Don’t Kill My Embodiment

Don’t Let Me Be Lonely seems to be the wrong title for Claudia Rankine’s lyric about American life. I would suggest something more along the lines of Don’t Die on Me. Or, if that’s too cliche, perhaps something more subtle would be appropriate, something that portrays Rankine’s constant fear and anxiety about death and loss but at the same time reflects the multitude of instances where she has been faced with it. Maybe, Don’t Make Me Bury You Again, Please.

But cliche might be appropriate. The nature of cliches, over-the-top and expressive, are apt to describe the feeling of Rankine’s book. An autobiography (which reads less like a book and more like a series of images and simulations comprised of her memories) that conveys such a sadness and heaviness about life that it becomes totally saturated with melancholia, to the point where the book becomes apathetic about itself. Death, loss, tales of woe, more death, depression; a whole collection of emotions from the maudlin to the chilling, are very effectively played out on a reader, who (for the most part) has no desire to feel them; to feel this all too direct connection to the embodiment of Rankike’s life. So Rankine turns you in on yourself. She overwhelms the reader with dark history and even darker personal narrative, to the effect of desensitization. What might start out in a reader as schizophrenic emotions; lows and lower lows, feelings of empathy or anxiety, will eventually diminish, until the reader is like the TV’s that scatter the book; completely static.

Reading the book is like being adrift at sea with no current; motionless but not really motionless. There is still an odd bobbing movement that is constant, but only truly felt on its own. It’s like the emotions of Rankine, as they reinvigerate themselves in the reader, are betrayed and turn into something unexpected but at the same time natural, as if you, the reader, come to embody her embodiment.
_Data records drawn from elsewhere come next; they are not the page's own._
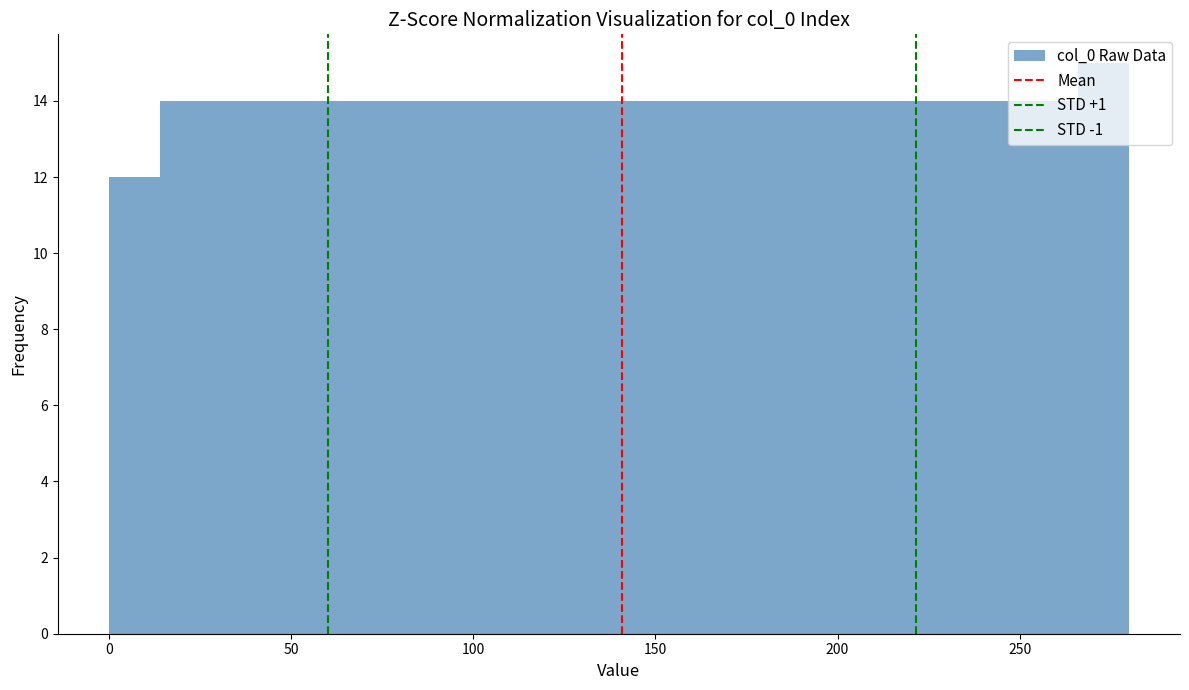

Read against the x-axis, roughly where is the centre of the tallest bar?

275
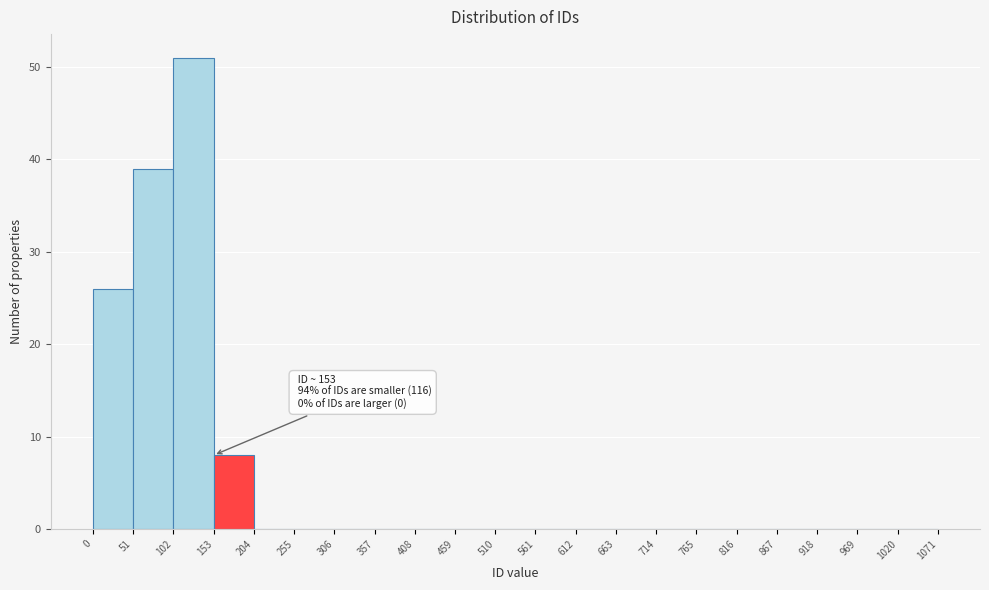

Over which range of the x-axis is the bar tallest?

102 to 153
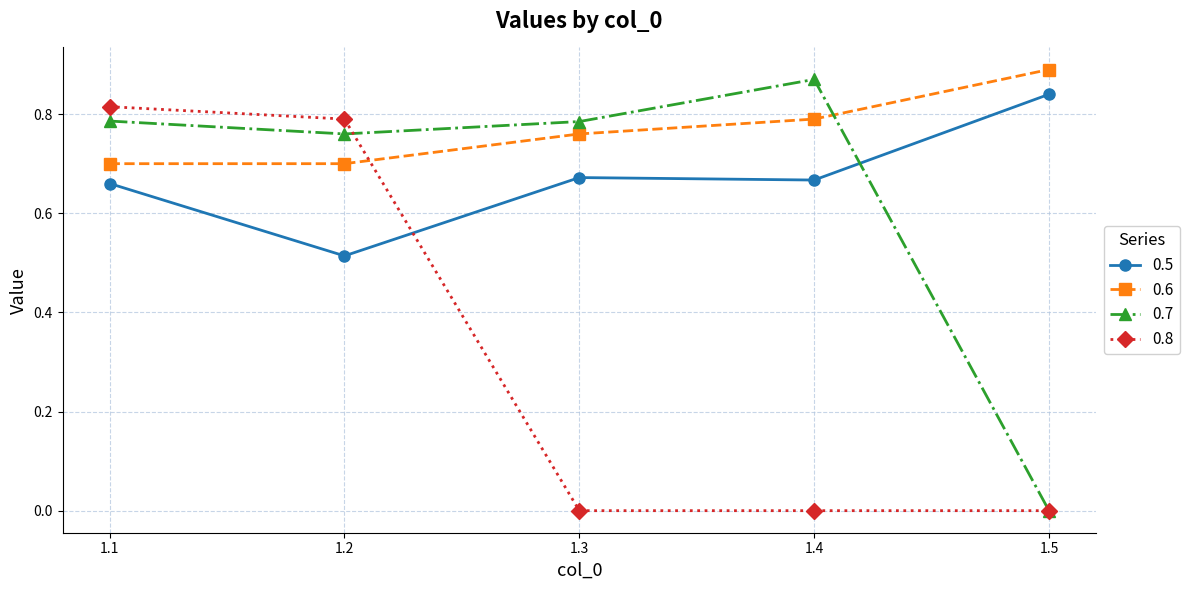

The value of 0.6 at 1.2 is 1.1. True or false?

False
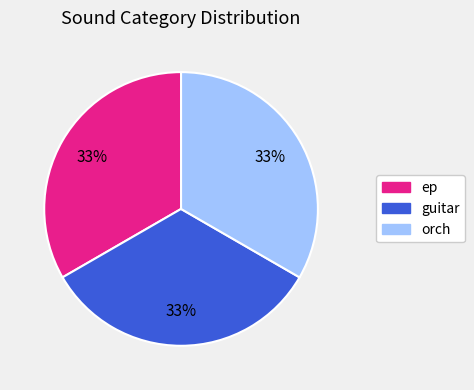

Is there a majority slice in this chart?

No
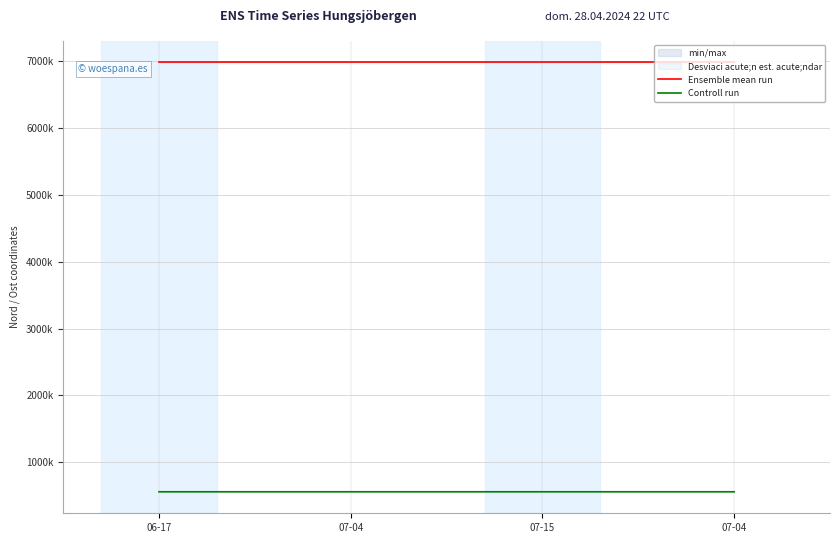

How many distinct data groups are displayed?

2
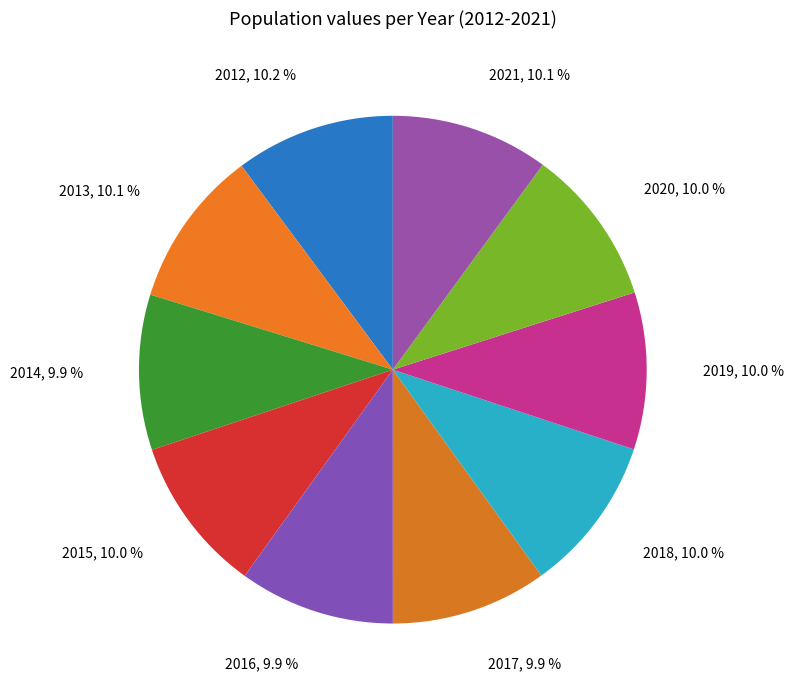

How many slices are in this pie chart?

10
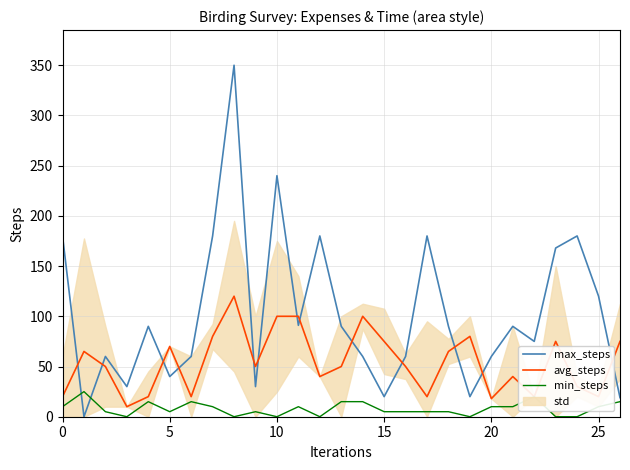

How many values in the min_steps series are below 5?

7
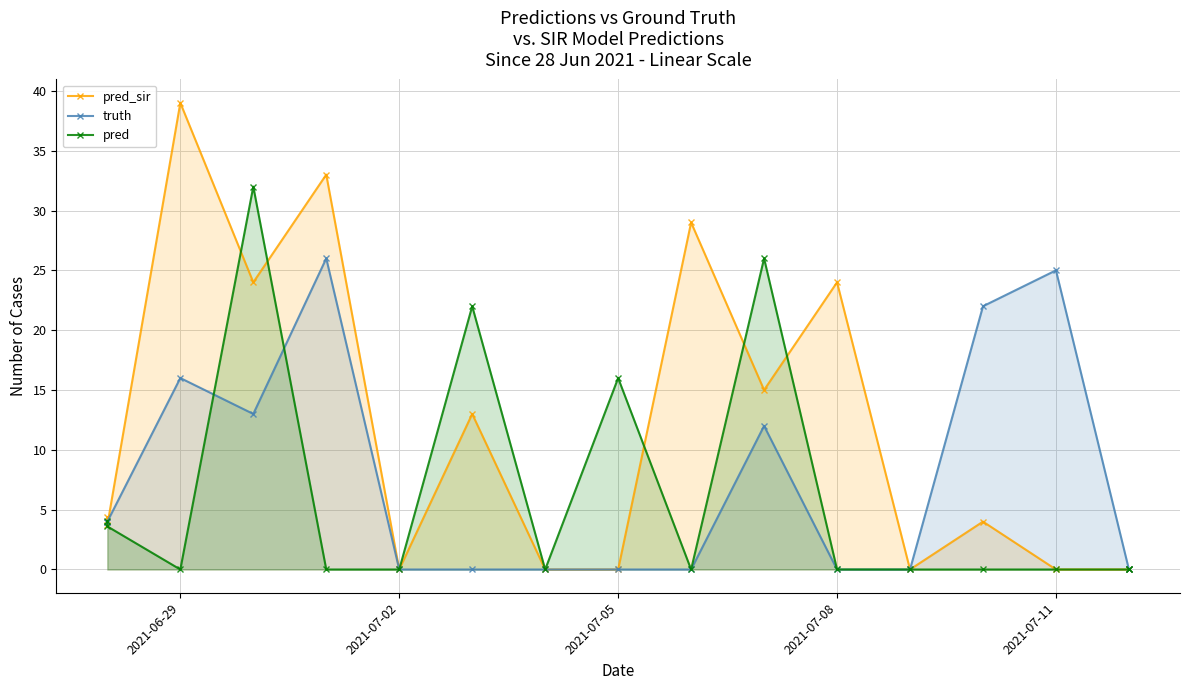

The truth series shows 18.1 at 6. True or false?

False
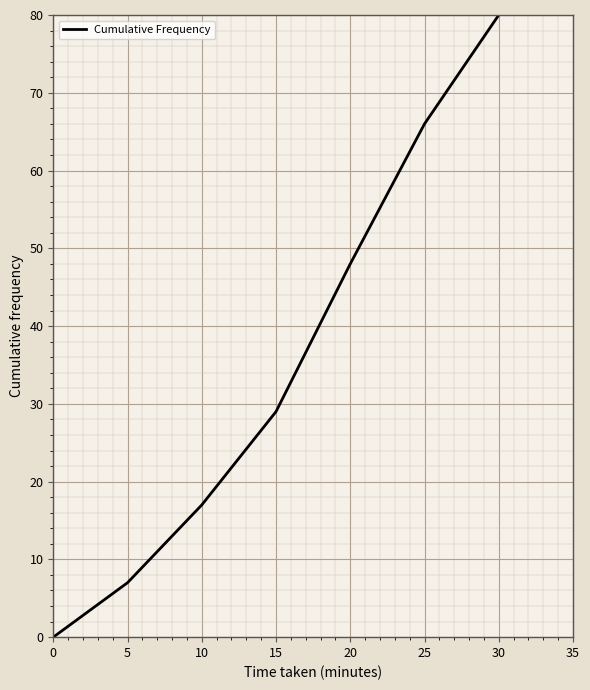

Reading right to left, list all the values displayed in this chart.

80	66	48	29	17	7	0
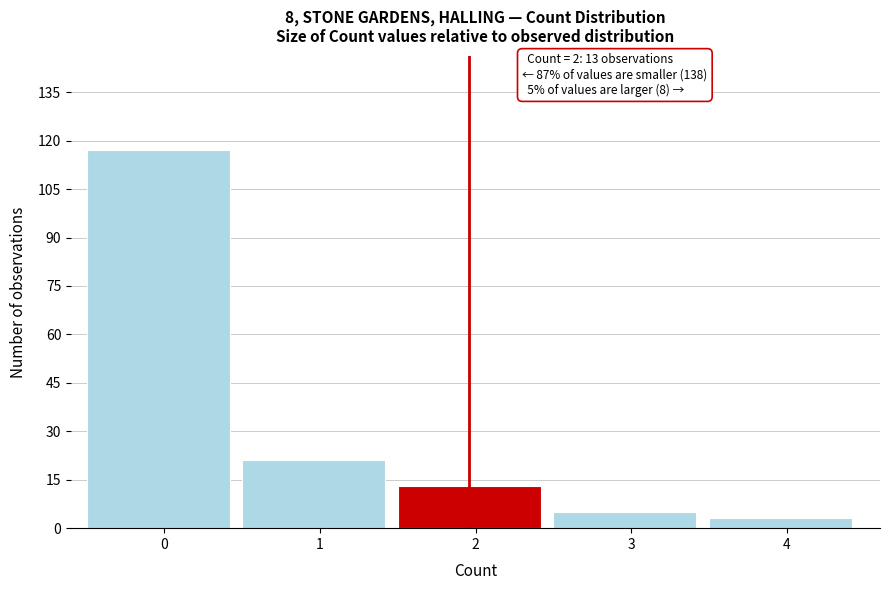

Reading left to right, transcribe all the data shown in this chart.

0=117	1=21	2=13	3=5	4=3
There was a point for me where sadness had turned wholly into apathy, which resulted somehow, into a warped sense of contentment, like I had been so beaten down by the signals and beams and messages from Rankine and her TV images, that I took on her affectations, her fears, and her narrative, and for a moment, I felt something that wasn’t completely hers or mine; I felt ok with death, with being lonely.